Evaïa fronça les sourcils. Son maître ?

— Śimrod Surinthiel. Il a lancé un ultimatum au clan. Si on ne te livre pas, il tuera tout le monde, en commençant par le fils de Yinath.

Yinath, la femelle en question, lui cracha dessus à peine Evaïa eut-elle mis le nez hors de la cage de bois tressé où on l’avait tenue enfermée.

— Tu as amené la mort sur nous ! feula-t-elle, toutes griffes dehors.

Evaïa lui jeta un regard dur. Qui l’avait enlevée, dans le but de la jeter en pâture à ses fils, avant de la sacrifier à un dieu aveugle ? Mais elle n’eut pas l’occasion de s’en ouvrir à Yinath. L’as ellyn la poussait déjà dehors, dans les couloirs vastes et chauds de ce qui ressemblait à une immense caverne sculptée. Elle poussa une large porte de bronze décorée de scènes de guerre, puis la conduisit dans une salle à colonnes éclairée par des braseros, évoquant les maisons des jarls dans les villages vikings. Là, sur un trône décoré de trophées en os, siégeait un orc imposant.

— La voici, drughi, murmura l’as ellyn avec déférence.

La fière elleth avait perdu toute sa superbe. Les oreilles plaquées au crâne, elle attendait, soumise, un signe de son seigneur et maître.

Wardtivk délaissa les guerriers massés autour de lui pour la désigner d’un geste de la main.

— Amène-la-moi.

Evaïa fut de nouveau poussée par l’as-ellyn, qui l’amena au pied de l’orc.

— À genoux, lui ordonna-t-elle discrètement.

Le drughi la détailla de ses yeux sans pupilles. Aussi grand et large que Śimrod, il portait une torque sur son torse puissant. Sa crinière, d’un doré violent, serpentait sur son épaule en une longue tresse. Le coude appuyé sur son trône, il appuya son menton dans sa main griffue, plissant ses yeux rouges pour mieux voir Evaïa.

— Alors c’est elle, la cause de tout ce remous !

De nouveau, Evaïa eut envie de protester.

— Je n’ai pas demandé à ce qu’on m’enlève, susurra-t-elle entre ses dents.

L’as ellyn lui donna un petit pincement discret.
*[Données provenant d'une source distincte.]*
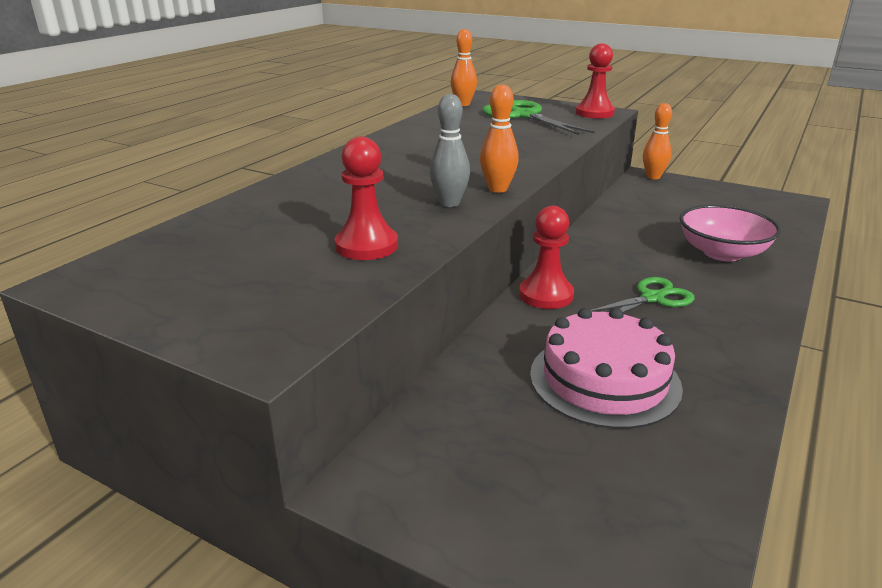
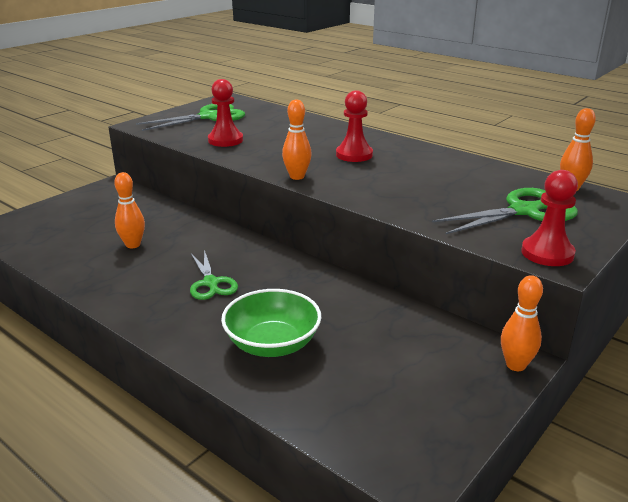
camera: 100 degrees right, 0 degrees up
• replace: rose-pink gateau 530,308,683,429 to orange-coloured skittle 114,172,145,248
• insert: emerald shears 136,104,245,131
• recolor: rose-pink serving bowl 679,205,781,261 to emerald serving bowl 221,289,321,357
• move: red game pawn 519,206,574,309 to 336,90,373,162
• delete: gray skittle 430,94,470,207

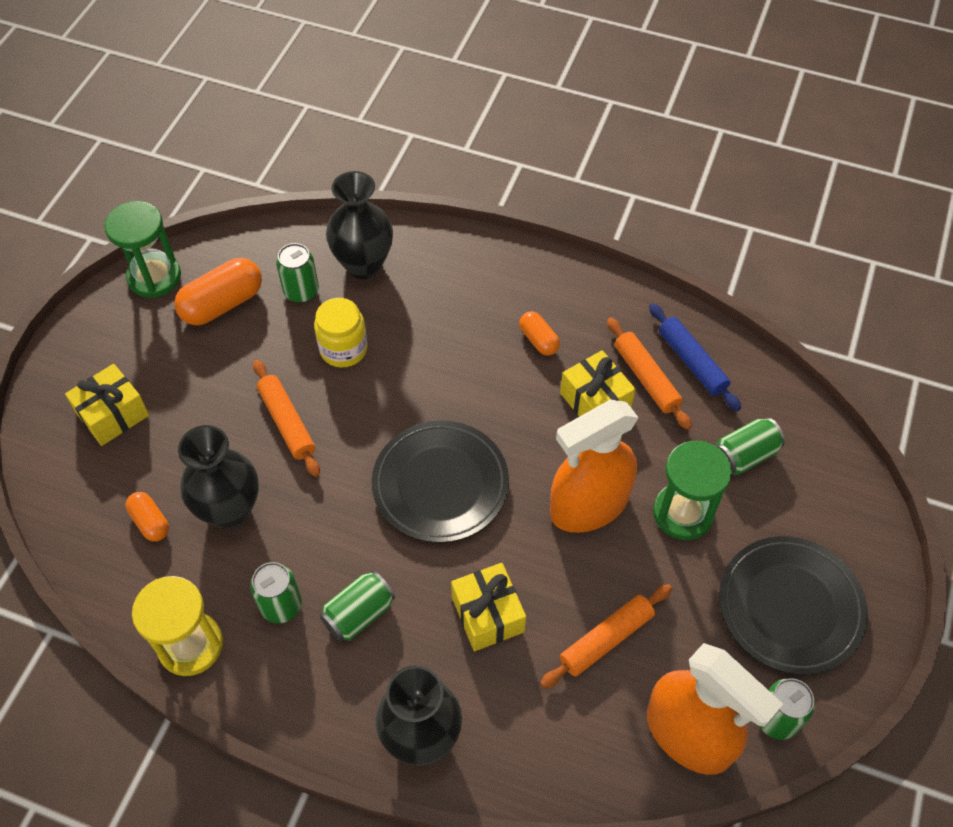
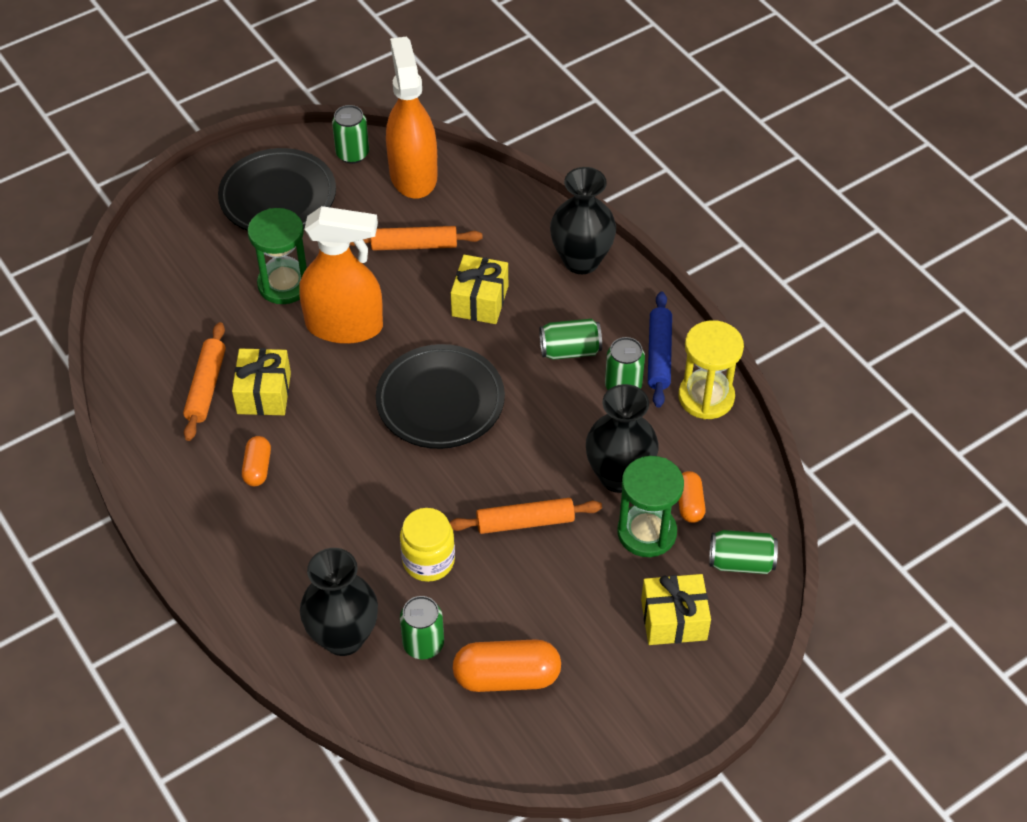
camera: 145 degrees left, 5 degrees down
• rotate: orange-coloured pastry roller 253,360,320,477 = 449,498,602,534 75 degrees clockwise
• move: emerald sandglass 104,201,181,298 to 617,456,684,557
• move: blue pastry roller 649,303,741,411 to 648,292,672,408
• move: emerald soda can 716,418,785,475 to 709,530,778,574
Mais c’était trop tard, et l’orc ne sembla pas s’offusquer de son ton.

— Il doit beaucoup tenir à toi, pour venir te chercher jusqu’ici, observa-t-il.

— Il ne tient pas à moi. Mais j’ai passé un pacte avec lui, et il est obligé de l’honorer.
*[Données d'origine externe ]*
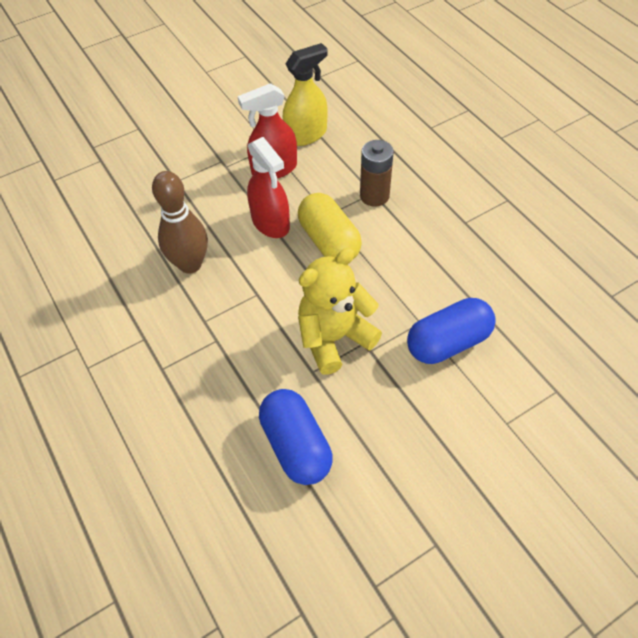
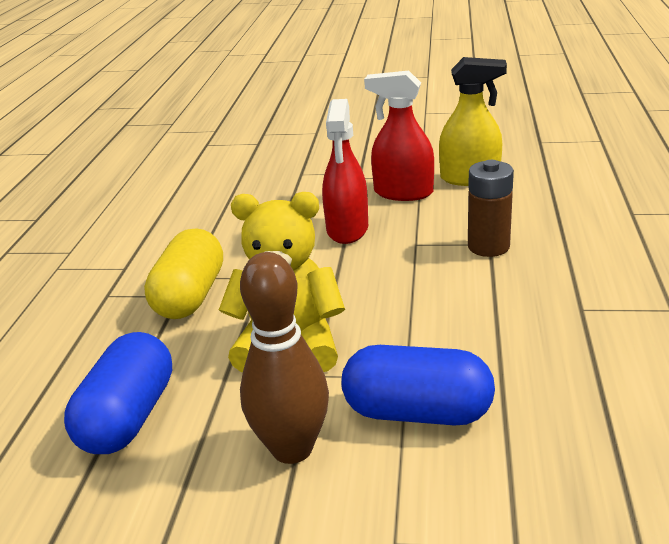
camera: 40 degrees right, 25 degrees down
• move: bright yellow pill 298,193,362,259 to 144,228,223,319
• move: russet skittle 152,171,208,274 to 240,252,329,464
— On verra ça... Ouvrez les portes.

Evaïa se retourna à temps pour voir deux orcs bardés de cuir pousser les lourds battants d’une porte à l’opposé du trône du drughi, différente de celle qu’on lui avait fait emprunter. Derrière se tenait Śimrod. À la vue de sa haute silhouette, de sa crinière blanche encore chargée de glace et de son visage aux traits nobles et puissants, le cœur d’Evaïa se gonfla de soulagement. Elle n’avait jamais été aussi heureuse de le voir.
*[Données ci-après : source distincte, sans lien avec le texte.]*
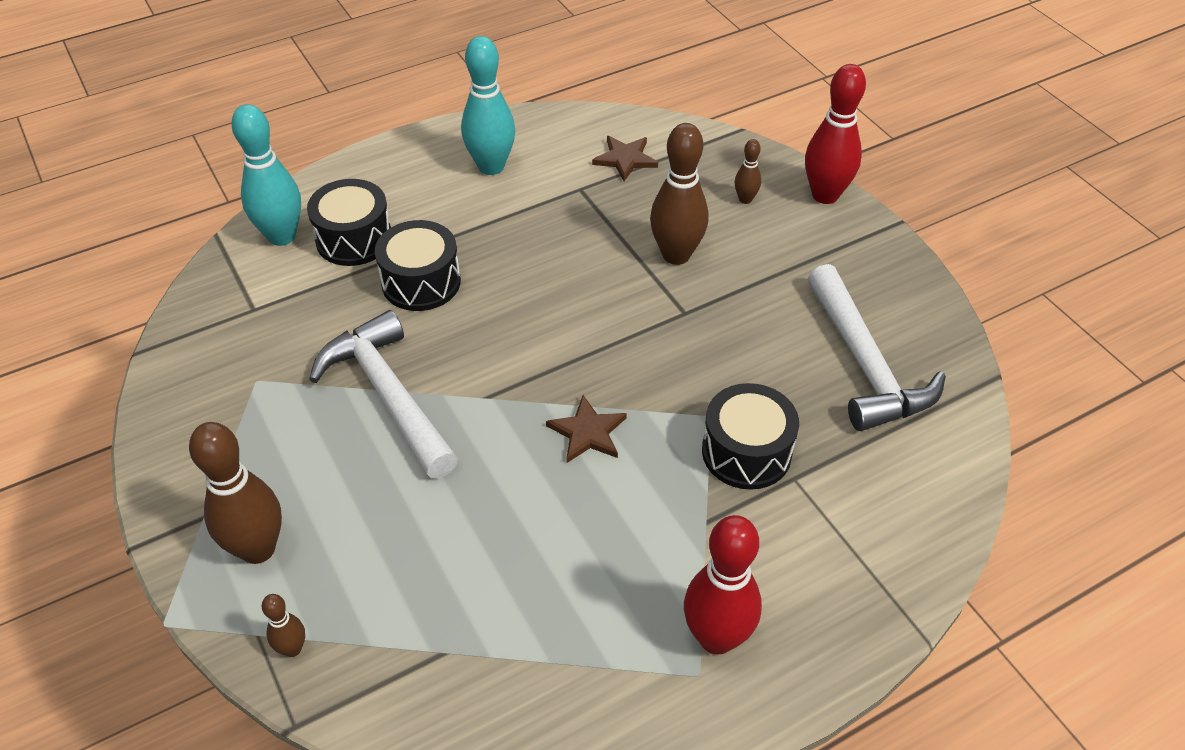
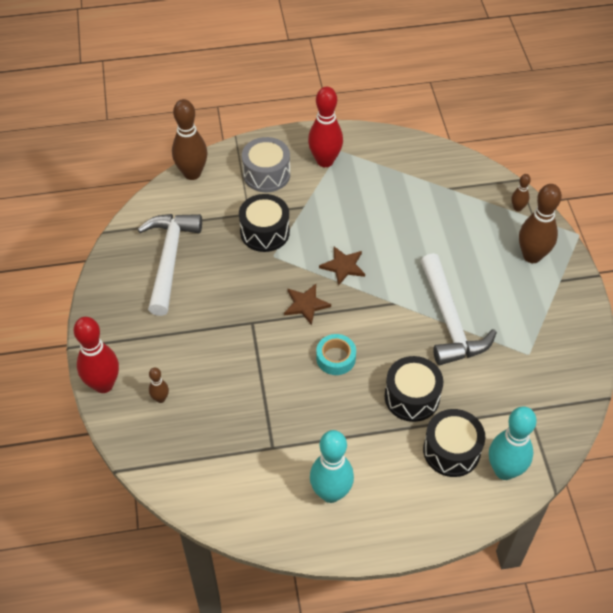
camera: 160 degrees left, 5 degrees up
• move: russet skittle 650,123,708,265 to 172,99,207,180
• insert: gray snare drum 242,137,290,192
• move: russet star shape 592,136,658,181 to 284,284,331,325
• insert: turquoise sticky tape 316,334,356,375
Śimrod entra sans lui jeter un regard. Sous son bras gauche, il tenait un jeune guerrier orc, qu’il jeta aux pieds du drughi.

— L’humaine. Rendez-la-moi, ordonna-t-il.

Wardtivk le contempla en silence.

— Alors, c’est toi le fils de Gulbaggor. Et pour se venger de lui, les tiens t’ont voué à Arawn...

— La fille ! gronda Śimrod.

— Elle est là, sourit Wardtivk en lui désignant Evaïa d’un geste évasif. Les miens voulaient la sacrifier à Arawn, de toute façon. Qu’on te la rende ou qu’on la tue sur ton autel, le résultat sera le même.

Evaïa jeta un regard à Śimrod, tentant de comprendre ce que le chef orc voulait dire. Mais l’As Sidhe s’était déjà dirigé vers elle, et il la saisit par le bras, avant de la balancer sans ménagement sur son épaule, comme un vulgaire sac de pommes de terre. Puis, avec un grognement approbateur, il jeta un dernier regard à Wradtivk et se dirigea vers la porte.

— Reste au moins partager le banquet avec nous, proposa alors le drughi en ignorant le regard glacé que lui jetèrent ses guerriers. Ce n’est pas tous les jours que je reçois le fils du grand Gulbaggor, et aujourd’hui, c’est ta fête, après tout.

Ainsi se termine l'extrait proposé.